__Problem__. Of the lines in the material below, print only those from the one containing "s ik opgelucht" to the one containing "картинки в png-формате без фона, и", ends included, exactly as written and without pictures.
-------- Task input
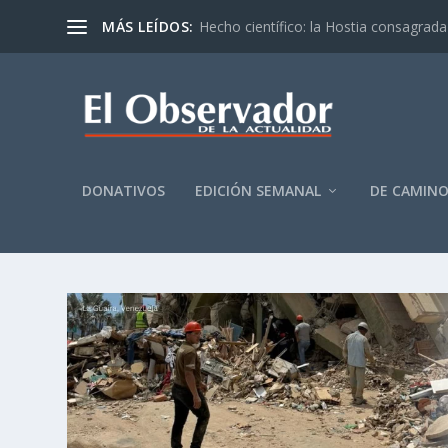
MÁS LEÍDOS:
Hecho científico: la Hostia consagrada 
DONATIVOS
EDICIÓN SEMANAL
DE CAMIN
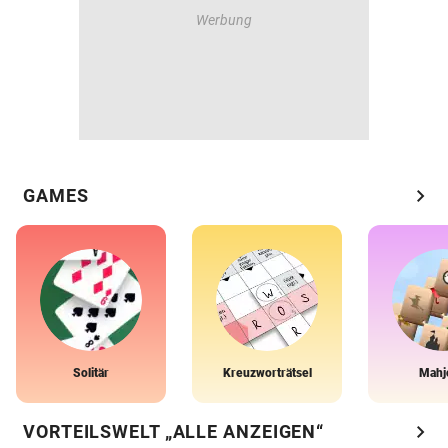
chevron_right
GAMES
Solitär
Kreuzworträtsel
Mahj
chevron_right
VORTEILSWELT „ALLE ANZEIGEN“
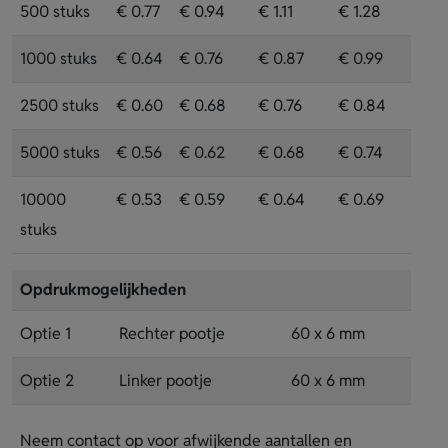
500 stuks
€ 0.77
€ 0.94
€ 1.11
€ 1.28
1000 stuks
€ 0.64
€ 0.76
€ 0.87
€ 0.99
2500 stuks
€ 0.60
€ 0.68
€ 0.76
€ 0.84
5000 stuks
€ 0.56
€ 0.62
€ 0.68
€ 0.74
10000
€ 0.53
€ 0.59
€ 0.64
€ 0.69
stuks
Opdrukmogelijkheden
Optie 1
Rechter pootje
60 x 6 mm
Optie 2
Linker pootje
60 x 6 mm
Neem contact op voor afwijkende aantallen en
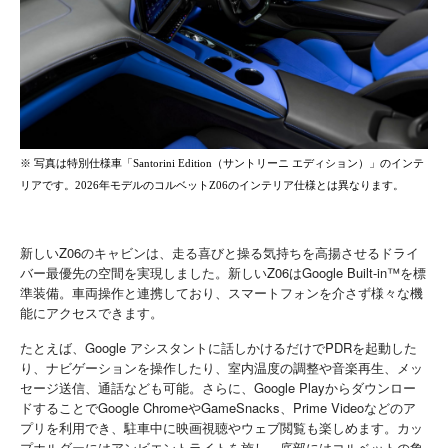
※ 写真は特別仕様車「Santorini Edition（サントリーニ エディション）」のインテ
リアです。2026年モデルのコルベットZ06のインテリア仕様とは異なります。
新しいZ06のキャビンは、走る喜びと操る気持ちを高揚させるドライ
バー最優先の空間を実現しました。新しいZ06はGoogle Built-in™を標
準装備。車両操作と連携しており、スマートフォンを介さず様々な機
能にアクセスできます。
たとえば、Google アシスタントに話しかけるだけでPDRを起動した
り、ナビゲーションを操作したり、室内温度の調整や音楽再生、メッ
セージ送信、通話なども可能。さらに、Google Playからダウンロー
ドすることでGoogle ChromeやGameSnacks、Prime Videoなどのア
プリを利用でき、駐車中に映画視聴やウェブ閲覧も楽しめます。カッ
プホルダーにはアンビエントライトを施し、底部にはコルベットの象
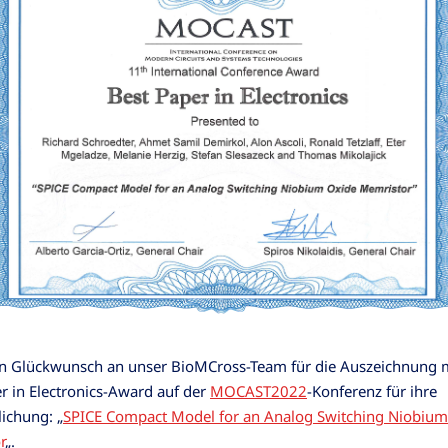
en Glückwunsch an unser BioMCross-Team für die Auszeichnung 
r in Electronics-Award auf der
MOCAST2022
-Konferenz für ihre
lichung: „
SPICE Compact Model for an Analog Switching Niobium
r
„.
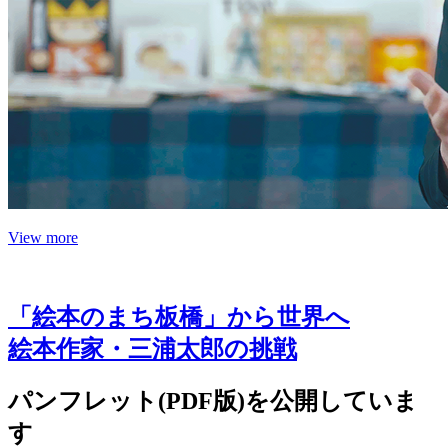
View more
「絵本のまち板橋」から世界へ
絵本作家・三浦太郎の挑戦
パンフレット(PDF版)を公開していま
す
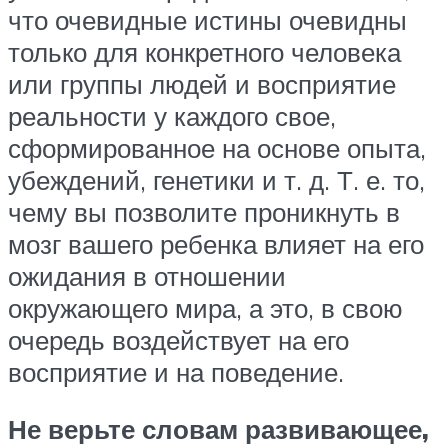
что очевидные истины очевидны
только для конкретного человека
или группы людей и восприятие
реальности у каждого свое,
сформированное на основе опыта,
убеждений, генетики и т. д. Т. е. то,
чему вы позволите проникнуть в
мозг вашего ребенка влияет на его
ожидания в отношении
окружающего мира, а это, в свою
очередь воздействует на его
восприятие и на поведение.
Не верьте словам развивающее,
----------------
-------- Task input
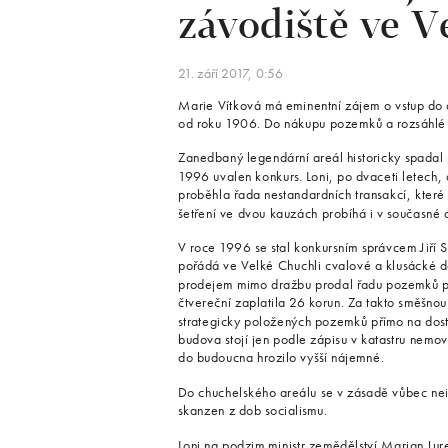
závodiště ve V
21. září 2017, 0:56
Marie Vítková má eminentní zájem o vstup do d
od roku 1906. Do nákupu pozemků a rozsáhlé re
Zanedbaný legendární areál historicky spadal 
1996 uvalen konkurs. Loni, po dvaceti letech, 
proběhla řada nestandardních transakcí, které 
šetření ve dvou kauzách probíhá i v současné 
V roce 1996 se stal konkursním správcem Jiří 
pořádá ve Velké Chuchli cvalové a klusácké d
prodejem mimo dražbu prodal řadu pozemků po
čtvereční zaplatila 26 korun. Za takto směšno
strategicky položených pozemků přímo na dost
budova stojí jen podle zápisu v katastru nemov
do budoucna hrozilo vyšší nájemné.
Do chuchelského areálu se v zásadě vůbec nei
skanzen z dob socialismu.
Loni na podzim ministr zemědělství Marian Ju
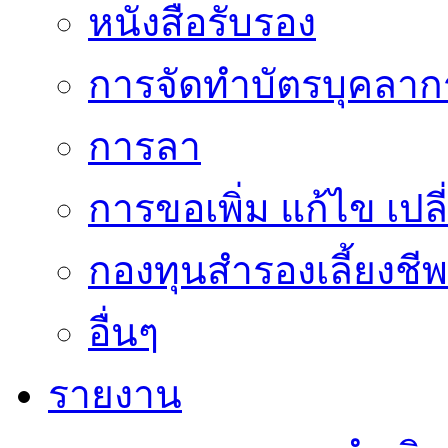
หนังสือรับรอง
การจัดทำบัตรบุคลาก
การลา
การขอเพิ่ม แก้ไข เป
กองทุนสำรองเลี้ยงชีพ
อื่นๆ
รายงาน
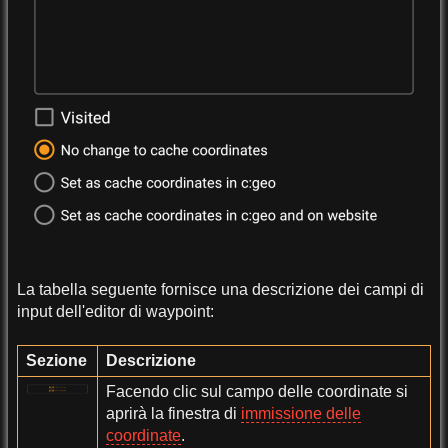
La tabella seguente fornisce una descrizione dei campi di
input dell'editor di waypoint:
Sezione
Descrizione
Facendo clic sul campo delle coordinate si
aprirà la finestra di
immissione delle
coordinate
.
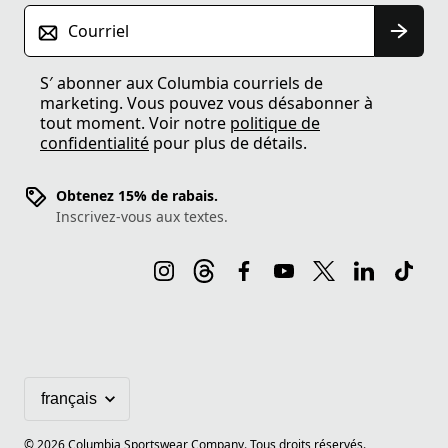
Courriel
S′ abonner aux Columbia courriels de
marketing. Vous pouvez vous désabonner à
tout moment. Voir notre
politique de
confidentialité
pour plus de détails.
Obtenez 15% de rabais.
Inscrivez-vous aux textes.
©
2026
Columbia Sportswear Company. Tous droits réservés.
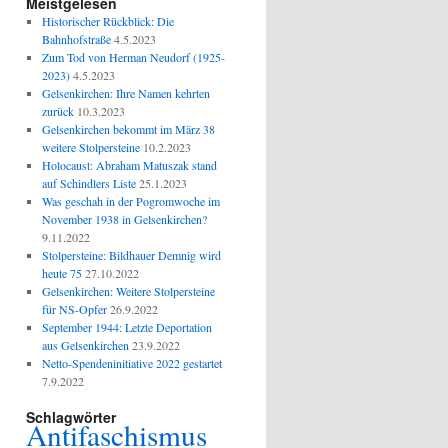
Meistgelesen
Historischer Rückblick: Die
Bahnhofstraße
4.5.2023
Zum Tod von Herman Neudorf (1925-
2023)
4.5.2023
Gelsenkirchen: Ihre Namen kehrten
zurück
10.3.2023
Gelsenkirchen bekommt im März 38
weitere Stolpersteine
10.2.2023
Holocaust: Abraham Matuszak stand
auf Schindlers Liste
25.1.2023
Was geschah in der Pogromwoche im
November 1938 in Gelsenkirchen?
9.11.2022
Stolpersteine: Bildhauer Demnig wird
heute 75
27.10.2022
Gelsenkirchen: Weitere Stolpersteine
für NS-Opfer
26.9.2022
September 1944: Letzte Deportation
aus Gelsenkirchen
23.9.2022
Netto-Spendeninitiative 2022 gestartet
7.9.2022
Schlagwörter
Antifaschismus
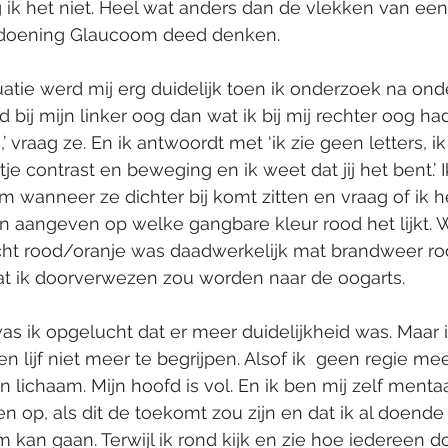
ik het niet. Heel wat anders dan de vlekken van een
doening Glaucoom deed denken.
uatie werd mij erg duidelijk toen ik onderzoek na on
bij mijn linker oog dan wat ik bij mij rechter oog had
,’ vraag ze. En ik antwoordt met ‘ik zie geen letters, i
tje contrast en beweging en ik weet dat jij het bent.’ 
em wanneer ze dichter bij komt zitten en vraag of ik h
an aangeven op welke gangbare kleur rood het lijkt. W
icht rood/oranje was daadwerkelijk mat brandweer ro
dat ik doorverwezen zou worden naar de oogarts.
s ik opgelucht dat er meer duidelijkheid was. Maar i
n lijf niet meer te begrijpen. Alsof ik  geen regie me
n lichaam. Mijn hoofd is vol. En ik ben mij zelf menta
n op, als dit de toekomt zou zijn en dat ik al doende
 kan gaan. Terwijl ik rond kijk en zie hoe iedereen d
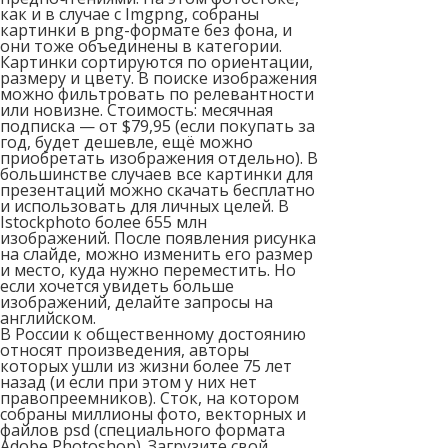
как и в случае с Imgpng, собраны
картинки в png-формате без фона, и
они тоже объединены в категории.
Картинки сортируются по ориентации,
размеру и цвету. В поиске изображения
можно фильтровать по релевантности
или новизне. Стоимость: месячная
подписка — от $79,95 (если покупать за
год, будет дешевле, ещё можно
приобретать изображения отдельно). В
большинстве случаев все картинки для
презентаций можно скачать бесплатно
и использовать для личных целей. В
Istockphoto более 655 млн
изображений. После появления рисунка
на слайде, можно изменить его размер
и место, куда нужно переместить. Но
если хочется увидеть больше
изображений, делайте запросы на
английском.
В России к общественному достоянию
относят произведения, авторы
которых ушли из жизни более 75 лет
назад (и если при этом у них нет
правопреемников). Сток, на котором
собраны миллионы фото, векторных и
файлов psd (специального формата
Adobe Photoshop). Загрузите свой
----------------
-------- Task input
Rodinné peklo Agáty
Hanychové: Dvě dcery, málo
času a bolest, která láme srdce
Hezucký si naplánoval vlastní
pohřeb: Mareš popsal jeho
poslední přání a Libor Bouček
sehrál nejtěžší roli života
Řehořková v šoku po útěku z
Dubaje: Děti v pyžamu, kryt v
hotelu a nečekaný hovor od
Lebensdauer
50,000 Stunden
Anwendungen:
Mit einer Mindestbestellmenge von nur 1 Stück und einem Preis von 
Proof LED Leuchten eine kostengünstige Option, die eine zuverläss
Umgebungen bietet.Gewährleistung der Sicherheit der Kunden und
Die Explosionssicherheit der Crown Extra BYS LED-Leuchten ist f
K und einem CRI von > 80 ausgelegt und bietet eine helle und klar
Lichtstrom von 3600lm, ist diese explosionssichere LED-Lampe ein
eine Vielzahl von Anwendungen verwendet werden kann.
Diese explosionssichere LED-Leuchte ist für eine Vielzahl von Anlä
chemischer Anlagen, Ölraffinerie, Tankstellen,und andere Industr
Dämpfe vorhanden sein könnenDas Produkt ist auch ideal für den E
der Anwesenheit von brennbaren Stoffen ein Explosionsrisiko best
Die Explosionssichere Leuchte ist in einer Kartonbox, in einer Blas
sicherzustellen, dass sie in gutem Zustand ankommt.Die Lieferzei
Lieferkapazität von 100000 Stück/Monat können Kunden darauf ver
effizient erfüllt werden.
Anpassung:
----------------
__Task result__.
s ik opgelucht dat er meer duidelijkheid was. Maar i
n lijf niet meer te begrijpen. Alsof ik  geen regie me
n lichaam. Mijn hoofd is vol. En ik ben mij zelf menta
n op, als dit de toekomt zou zijn en dat ik al doende
 kan gaan. Terwijl ik rond kijk en zie hoe iedereen d
как и в случае с Imgpng, собраны
картинки в png-формате без фона, и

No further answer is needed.